Data Standards

What is a data standard?

A data standard is an agreed upon approach, to allow for consistent measurement, qualification or exchange of an object, process, or unit of information. Data standards include documented agreements on representation, format, definition, structure, tagging, transmission, manipulation, use, documentation, and management of data (visit the National Library of Medicine (NLM) definition and Environmental Protection Agency (EPA) definition for details).

Why use data standards?

The goal of data standards is to improve the usability of data and enable researchers to easily combine and co-analyze multiple datasets (i.e., improve interoperability).

Using data standards throughout the data lifecycle can reduce time and costs by minimizing implementation of new or customized approaches for similar research areas.

Data standards should be used and preserved across the data lifecycle, including during:

Collection, such as using standard forms, questions, formats
Harmonization and Curation, mapping to ontologies or controlled vocabularies, implementing standard workflows
Submission, to data repositories, for example by annotating common data elements (CDEs) in data dictionaries and providing metadata
Sharing, through data repositories that enable use by other researchers

What data standards are relevant to NICHD?

Please note: NICHD does not approve or disapprove data standards. Instead, the institute encourages the use of data standards suitable to the study design, the type of data collected, characteristics of the dataset, and best practices of the respective research community.
Please note that some data repositories may encourage or require use of specific data standards. Check the NICHD Data Repository Finder to find metadata requirements and data formats used by some NICHD-relevant data repositories.

The following existing data standards may be relevant to researchers who receive or are applying for NICHD support. Several categories of data standards exist, and sometimes a given standard falls into several categories. Although this information will be updated regularly, it is not intended to be comprehensive.

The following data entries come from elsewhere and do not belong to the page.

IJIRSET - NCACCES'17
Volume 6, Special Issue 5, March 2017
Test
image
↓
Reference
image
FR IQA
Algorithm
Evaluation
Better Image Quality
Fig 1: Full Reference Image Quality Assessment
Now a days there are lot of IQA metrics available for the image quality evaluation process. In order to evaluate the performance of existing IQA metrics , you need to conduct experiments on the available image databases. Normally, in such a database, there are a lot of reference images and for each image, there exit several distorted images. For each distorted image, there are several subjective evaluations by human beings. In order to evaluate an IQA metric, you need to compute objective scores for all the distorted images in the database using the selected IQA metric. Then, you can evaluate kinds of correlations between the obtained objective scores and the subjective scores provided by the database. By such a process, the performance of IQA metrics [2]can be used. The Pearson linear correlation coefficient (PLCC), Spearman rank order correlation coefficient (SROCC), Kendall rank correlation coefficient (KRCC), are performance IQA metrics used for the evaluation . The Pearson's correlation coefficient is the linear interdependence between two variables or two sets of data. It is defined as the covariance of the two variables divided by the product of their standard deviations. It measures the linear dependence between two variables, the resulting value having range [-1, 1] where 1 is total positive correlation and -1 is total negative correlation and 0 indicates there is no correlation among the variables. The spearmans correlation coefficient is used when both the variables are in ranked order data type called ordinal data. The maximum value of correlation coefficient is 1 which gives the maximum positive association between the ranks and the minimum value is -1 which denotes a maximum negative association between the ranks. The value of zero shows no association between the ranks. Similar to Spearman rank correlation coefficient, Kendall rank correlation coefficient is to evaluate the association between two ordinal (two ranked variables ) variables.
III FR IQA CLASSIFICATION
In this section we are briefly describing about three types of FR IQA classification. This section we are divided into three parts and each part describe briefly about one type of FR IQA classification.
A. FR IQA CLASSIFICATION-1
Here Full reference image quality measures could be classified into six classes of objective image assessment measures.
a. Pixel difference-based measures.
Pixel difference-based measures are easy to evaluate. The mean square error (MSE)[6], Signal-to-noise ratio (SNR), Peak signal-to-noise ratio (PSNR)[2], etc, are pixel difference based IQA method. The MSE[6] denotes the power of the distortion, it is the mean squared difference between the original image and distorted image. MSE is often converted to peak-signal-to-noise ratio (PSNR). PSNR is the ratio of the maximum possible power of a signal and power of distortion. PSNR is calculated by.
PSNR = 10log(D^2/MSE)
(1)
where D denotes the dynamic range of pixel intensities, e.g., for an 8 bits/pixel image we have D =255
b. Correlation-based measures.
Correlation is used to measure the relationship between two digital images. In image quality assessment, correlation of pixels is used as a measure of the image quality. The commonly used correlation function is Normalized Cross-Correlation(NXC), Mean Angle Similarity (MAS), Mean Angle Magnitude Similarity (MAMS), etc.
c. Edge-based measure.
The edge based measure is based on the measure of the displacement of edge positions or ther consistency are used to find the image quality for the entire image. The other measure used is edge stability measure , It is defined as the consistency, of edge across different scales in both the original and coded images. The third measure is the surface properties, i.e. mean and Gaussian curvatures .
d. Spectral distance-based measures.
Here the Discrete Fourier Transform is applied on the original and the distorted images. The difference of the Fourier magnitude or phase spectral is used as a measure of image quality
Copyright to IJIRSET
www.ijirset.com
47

Metadata standards specify minimal elements to describe data, and how those elements are formatted. Examples include:

Data Governance Metadata:
- Open Digital Rights Language standardizes digital rights such as permission, prohibition, and obligation statements.
General Metadata:
- Dublin Core Metadata Initiative (DCMI) is domain agnostic, basic, and widely used.
- The Research Data Alliance maintains an extensive catalog of metadata standards .
Geospatial Information:
- International Organization for Standardization (ISO) Standard 19115
- Federal Geographic Data Committee (FGDC): Content Standard for Digital Geospatial Metadata
Helping to End Addiction Long-term^® (HEAL) Initiative: Use of HEAL Ecosystem Metadata is required for NIH HEAL Initiative® projects.
Infectious and Immune-Mediated Disease: National Institute of Allergy and Infectious Diseases (NIAID) Ecosystem Metadata Model
Medical Imaging: Medical Imaging and Data Resource Center (MIDRC)
Microarray Data: Minimum Information About a Microarray Experiment (MIAME)
Sequencing Data: Minimum Information About a Next-generation Sequencing Experiment (MINSEQE)
Social, Behavioral, Economic, and Health Sciences Data: Data Documentation Initiative (DDI) offers standards for data collected by surveys and other observational methods.
- Information about how the Inter-university Consortium for Political and Social Research is implementing DDI may also be of interest.

When a metadata standard does not exist for a given research project, researchers can create a “readme” file using an adaptable template form Cornell Data Services’ Guide to Writing “Readme” Style Metadata to help ensure that others can correctly interpret the data when sharing or publishing it.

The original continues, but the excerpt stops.